Even aside from such institutionalized acts of terrorism as those that have taken the evening news to Bosnia and Azerbaijan, reports from around the globe demonstrate this is a planet with a populace at war with itself. It is a war in which most of the weapons we have provided for our defense are useless.

Even in Bosnia, which most resembles a classic war scenario, the targets are too small and too elusive for our overpowering weapons to be brought to bear. There, as in the smaller acts of terrorism being perpetrated around the globe, the critical factor is to know who your enemies are, where your enemies are, what they are doing and what they plan to do.

This need for information joins the problem of terrorism with the problem of invasion of privacy. Everyone except the plotters would be in favor of tapping the phones of people plotting to kill someone, but the relative values of intelligence and privacy become murkier as our information becomes less certain, more suspicious. Do we tap the phones of anyone whom someone has reported to the police as "acting suspicious," "looking suspicious" or "looking foreign"? We do not.

Sen. Alphonse D'Amato, R-N.Y., was on CNN suggesting the alleged terrorists were financed with money from Iranian-backed Muslim extremists. A shadowy Muslim cleric, illegally in the United States but fighting deportation, has had among his congregation several of those indicted for the bombing of the World Trade Center. He may or may not have preached to the eight arrested last week.

Do we deport this Muslim cleric? All Muslim clerics whose sermons seem to some listener to advocate violence? Or do we accord them the same freedom of speech and religion we give to any other clergyman?

On such issues the war against terrorism must be fought, and nuclear weapons lose their power to help or threaten.

Already, in response to terrorists of the past, we have lost a great deal of our freedom. We must pass through metal detectors to view Congress, see the inauguration of our president or board a plane.
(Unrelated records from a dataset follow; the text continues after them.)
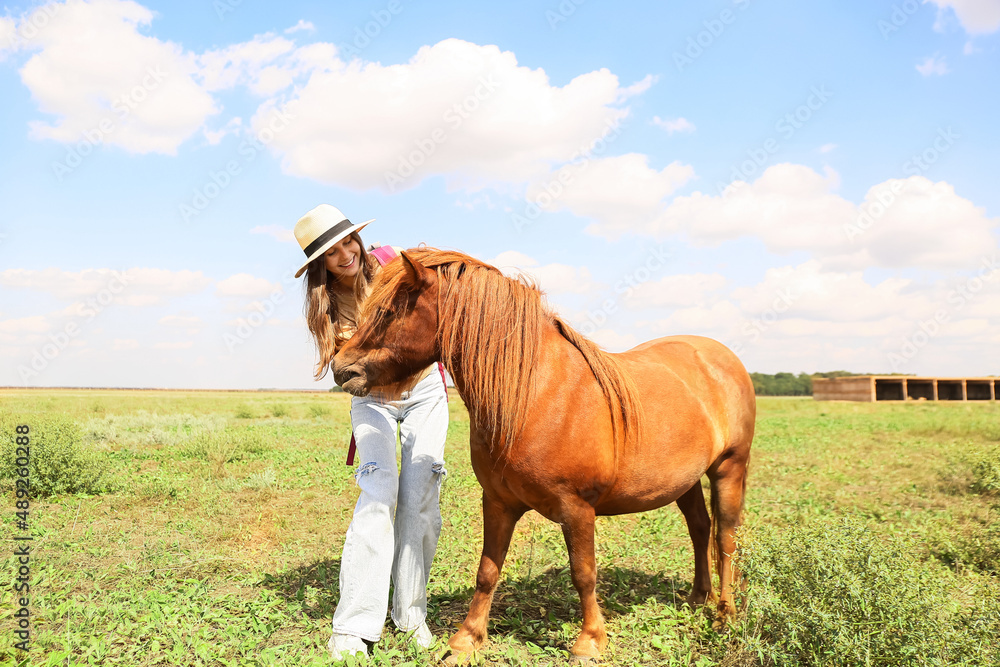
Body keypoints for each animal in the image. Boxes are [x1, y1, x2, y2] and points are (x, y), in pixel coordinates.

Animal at [332, 249, 752, 664]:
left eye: (389, 311)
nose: (340, 369)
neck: (534, 395)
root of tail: (722, 357)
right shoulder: (498, 503)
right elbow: (487, 571)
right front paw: (467, 639)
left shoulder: (577, 509)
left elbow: (584, 573)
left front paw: (589, 642)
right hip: (686, 480)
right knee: (700, 529)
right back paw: (698, 599)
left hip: (729, 469)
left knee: (725, 538)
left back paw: (725, 615)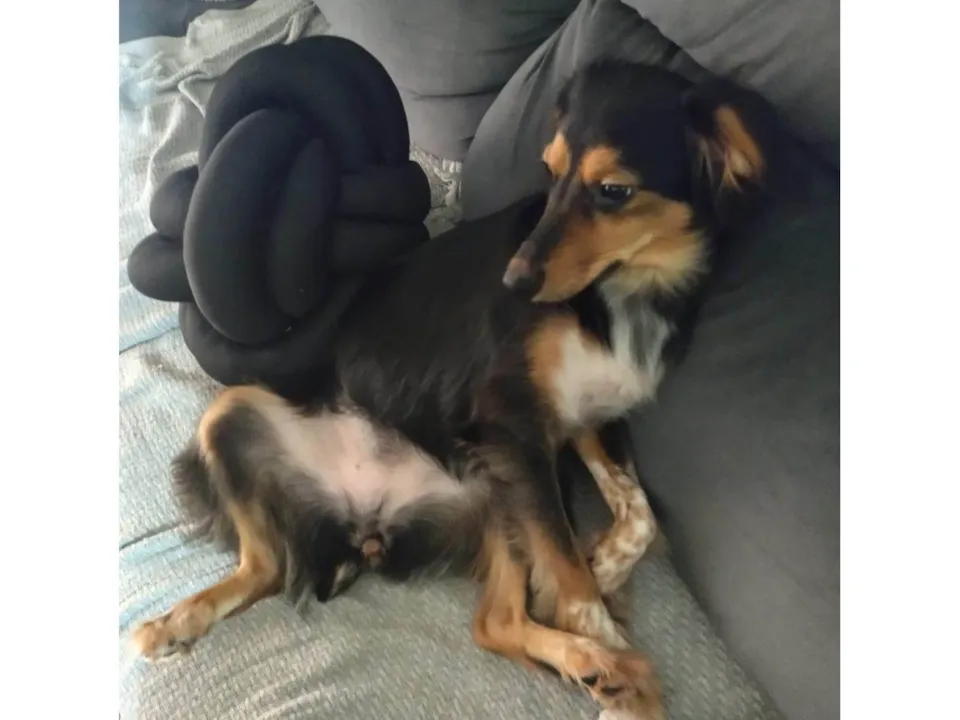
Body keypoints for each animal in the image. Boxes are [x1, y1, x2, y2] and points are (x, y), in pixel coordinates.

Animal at [130, 58, 778, 719]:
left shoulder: (579, 420)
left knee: (493, 623)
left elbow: (638, 513)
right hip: (234, 412)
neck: (627, 290)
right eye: (549, 173)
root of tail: (362, 523)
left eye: (614, 191)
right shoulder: (511, 421)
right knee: (262, 566)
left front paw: (607, 567)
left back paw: (594, 665)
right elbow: (574, 584)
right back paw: (172, 624)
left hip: (492, 491)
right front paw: (618, 654)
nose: (513, 282)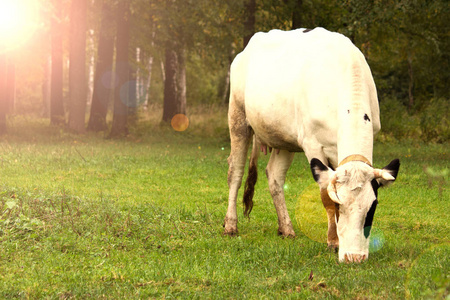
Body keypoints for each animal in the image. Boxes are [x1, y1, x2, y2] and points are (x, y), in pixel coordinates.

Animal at [225, 28, 400, 262]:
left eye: (372, 207)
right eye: (339, 205)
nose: (354, 257)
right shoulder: (312, 144)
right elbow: (325, 194)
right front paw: (333, 241)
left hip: (284, 139)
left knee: (274, 177)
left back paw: (286, 228)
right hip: (238, 118)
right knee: (235, 172)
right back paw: (230, 225)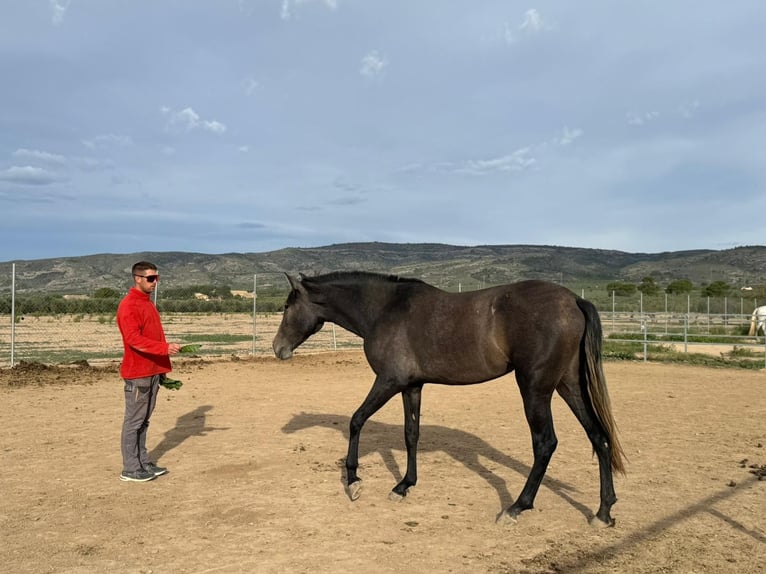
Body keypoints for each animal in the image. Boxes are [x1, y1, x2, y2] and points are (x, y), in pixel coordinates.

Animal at [272, 272, 628, 528]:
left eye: (288, 306)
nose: (278, 348)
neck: (385, 310)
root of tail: (574, 300)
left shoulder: (388, 381)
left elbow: (356, 420)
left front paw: (353, 481)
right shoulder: (412, 386)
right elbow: (411, 434)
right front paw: (404, 486)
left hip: (535, 388)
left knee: (545, 443)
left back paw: (516, 508)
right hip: (569, 385)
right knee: (598, 436)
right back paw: (603, 513)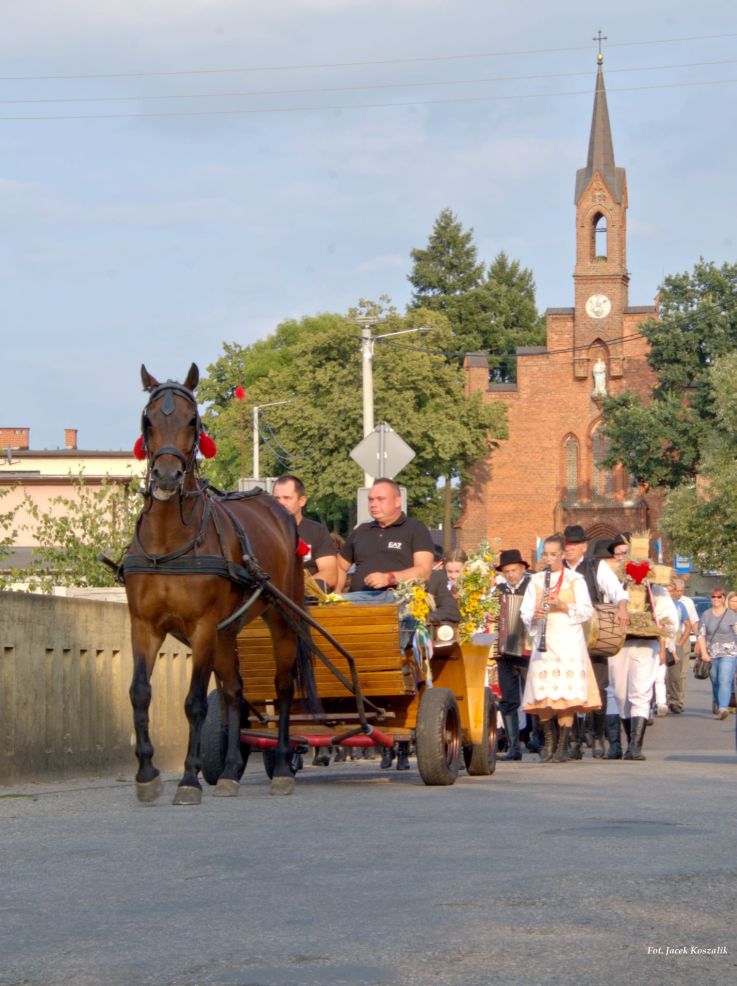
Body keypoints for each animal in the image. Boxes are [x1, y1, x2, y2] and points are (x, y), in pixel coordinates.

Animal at [123, 366, 314, 804]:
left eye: (193, 421)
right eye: (148, 420)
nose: (166, 476)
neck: (168, 543)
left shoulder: (202, 627)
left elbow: (195, 702)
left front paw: (188, 779)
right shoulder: (144, 625)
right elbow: (140, 692)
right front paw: (147, 774)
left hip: (280, 617)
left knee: (282, 688)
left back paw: (282, 767)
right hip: (227, 633)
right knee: (233, 692)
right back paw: (228, 771)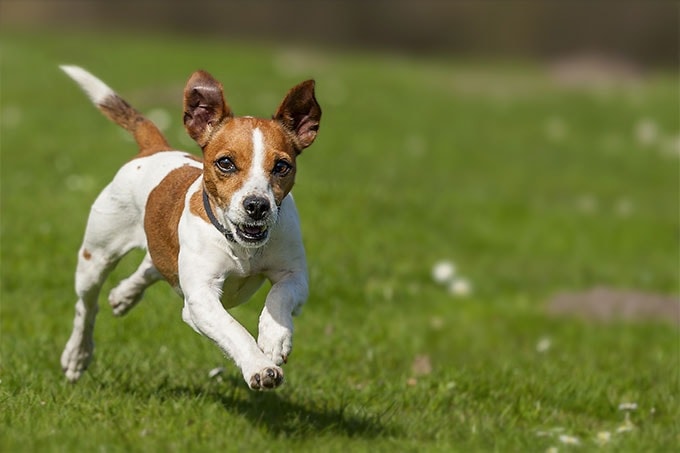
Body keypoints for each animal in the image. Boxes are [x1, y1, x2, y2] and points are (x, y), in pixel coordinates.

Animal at [59, 64, 322, 388]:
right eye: (225, 163)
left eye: (282, 166)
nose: (257, 206)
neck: (242, 246)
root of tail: (155, 148)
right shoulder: (200, 298)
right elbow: (233, 329)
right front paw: (260, 367)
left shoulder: (294, 275)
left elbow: (279, 296)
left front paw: (275, 337)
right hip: (95, 257)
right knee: (86, 307)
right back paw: (77, 355)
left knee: (150, 265)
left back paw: (124, 295)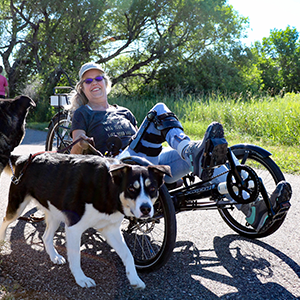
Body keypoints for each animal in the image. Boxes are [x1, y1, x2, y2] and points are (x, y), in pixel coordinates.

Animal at [0, 154, 171, 290]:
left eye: (152, 189)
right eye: (131, 188)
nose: (146, 209)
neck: (108, 188)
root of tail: (24, 158)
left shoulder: (111, 230)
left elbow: (128, 254)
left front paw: (134, 278)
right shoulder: (73, 228)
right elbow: (76, 256)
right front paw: (81, 279)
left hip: (55, 215)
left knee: (46, 237)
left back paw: (54, 256)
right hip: (17, 207)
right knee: (4, 221)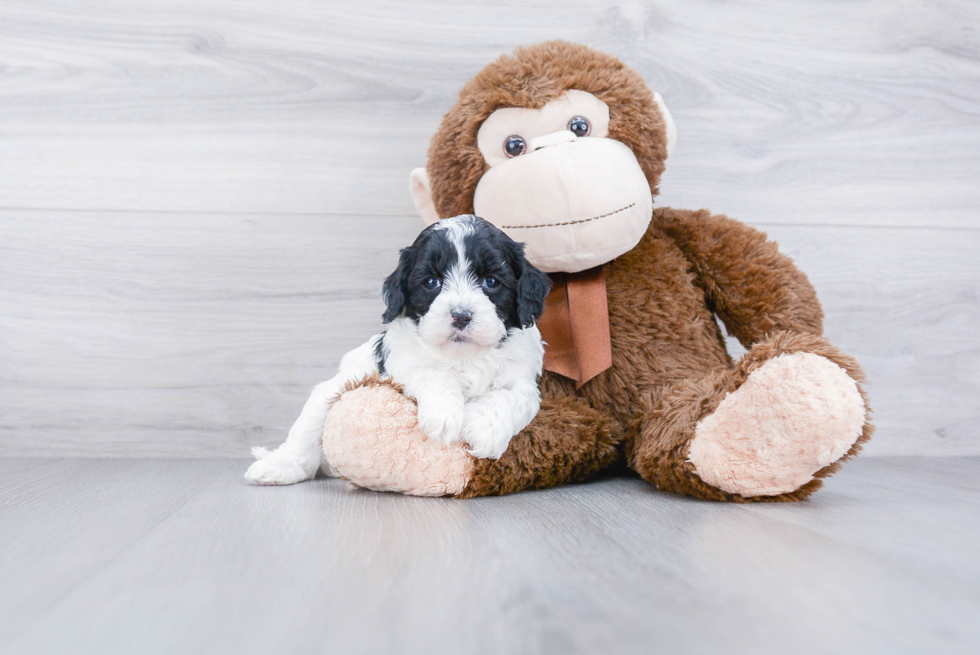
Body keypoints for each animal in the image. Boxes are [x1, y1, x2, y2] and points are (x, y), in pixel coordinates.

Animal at [245, 215, 552, 486]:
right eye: (431, 282)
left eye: (491, 282)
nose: (461, 315)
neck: (463, 356)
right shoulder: (399, 361)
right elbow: (432, 372)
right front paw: (443, 414)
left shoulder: (523, 379)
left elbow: (511, 396)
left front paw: (483, 429)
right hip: (327, 395)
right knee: (305, 437)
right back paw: (277, 466)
We lock doors we once left open.

The war against terrorism won't go away, it will escalate. And we will be asked to give up more freedom in order to win.

The fine lines that must be drawn between safety in our homes and workplaces on the one hand and individual liberties and privacies on the other will take intelligence of the same degree, but of a different kind, as the scientific intelligence that has gone into our weapons of mass destruction.

The intelligence must grapple with such eternal issues as justice and freedom and morality; with the rights of majorities and the protections of minorities.

It is a different war, with different kinds of victories and casualties, and all of us are in combat.